Hello Cabers , I have finally started working on my 28ish Iver Mobicycle and the wood clad wheels are a mess so ordered up a pair of Velocity Blunt 700 35s 36 hole and will lace them to New Departure D and W hubs. I have tried a couple different spoke calcs on the web but I am getting different lengths for the same dimensions so does someone know the lengths I need ! Thanks for your time !
Mark


----------



## pedal_junky (Jan 28, 2015)

I did a pair, but I can't remember off hand. I post it when I get home from work.


----------



## mike j (Jan 28, 2015)

Picked up this recently, the front hub was done, 5 over w/ 29's, I did the rear w/ 28's. Hub is a large 2spd kickback though. Hope this helps.


----------



## schwinnspastic (Jan 28, 2015)

Thanks guys ! That is a nice looking bike Mike and the wheels go great with the frame color...Classy !
Mark


----------



## vincev (Jan 28, 2015)

http://www.wheelpro.co.uk/spokecalc/ is what I used to get the length for my Ranger.I used a 2 speed kickback for the rear.


----------



## pedal4416 (Jan 28, 2015)

I just laced a pair, I'll check the lengths in an hour or so...


----------



## schwinnspastic (Jan 28, 2015)

Thanks Vince , I'll give that one a try ! Nice Mead one of these days I'll get around to the Mead Arch bar in the pile !
Mark


----------



## pedal4416 (Jan 28, 2015)

Pm sent!


----------



## gtdohn (Jan 28, 2015)

292mm front & 288mm rear

That's for a 3X pattern


----------



## schwinnspastic (Jan 28, 2015)

Thanks for all the replies , so at least one of the calculators I used was close at 288.7 for the rear and 291.4 for the front !
I stopped at my buddies shop today and there were the rims so I had him order the spokes , now to get the paint work done.
Mark


----------



## pedal_junky (Jan 29, 2015)

gtdohn said:


> 292mm front & 288mm rear
> 
> That's for a 3X pattern




That's what I got as well.
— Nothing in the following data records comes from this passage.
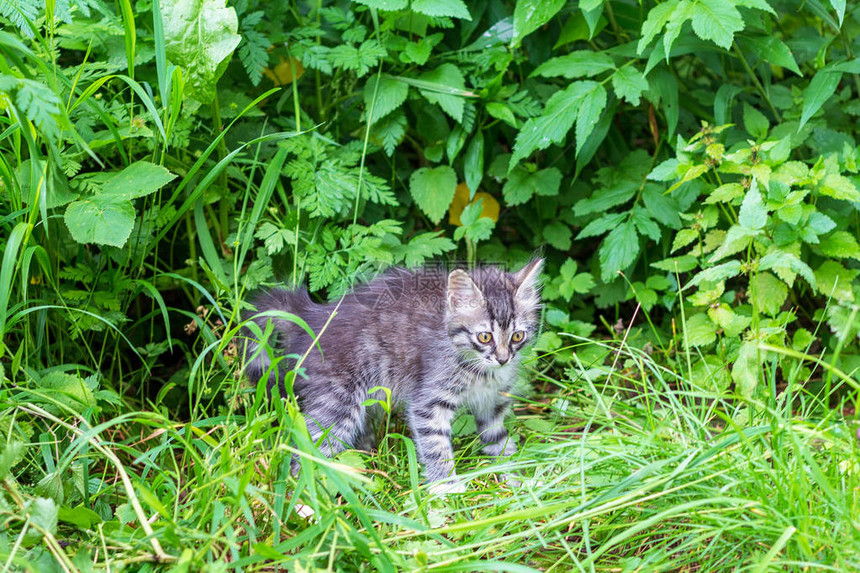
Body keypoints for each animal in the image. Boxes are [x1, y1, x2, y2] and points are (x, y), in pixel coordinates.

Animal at [242, 260, 540, 492]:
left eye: (517, 336)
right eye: (485, 337)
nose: (503, 358)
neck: (484, 373)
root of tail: (312, 316)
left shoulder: (493, 404)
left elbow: (499, 440)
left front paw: (516, 479)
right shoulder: (428, 401)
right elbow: (436, 445)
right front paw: (447, 489)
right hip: (338, 403)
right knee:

I use this calculator. 
https://leonard.io/edd/


----------



## Lux Low (Feb 1, 2015)

Blunts, Spokes, Tires, and wheels.
http://thecabe.com/vbulletin/showth...nt-Wheels-New-Road-Worthy-Wheels-amp-Rims-etc


----------



## syclesavage (Feb 1, 2015)

Fabulous looking bike you got there Mikej.


----------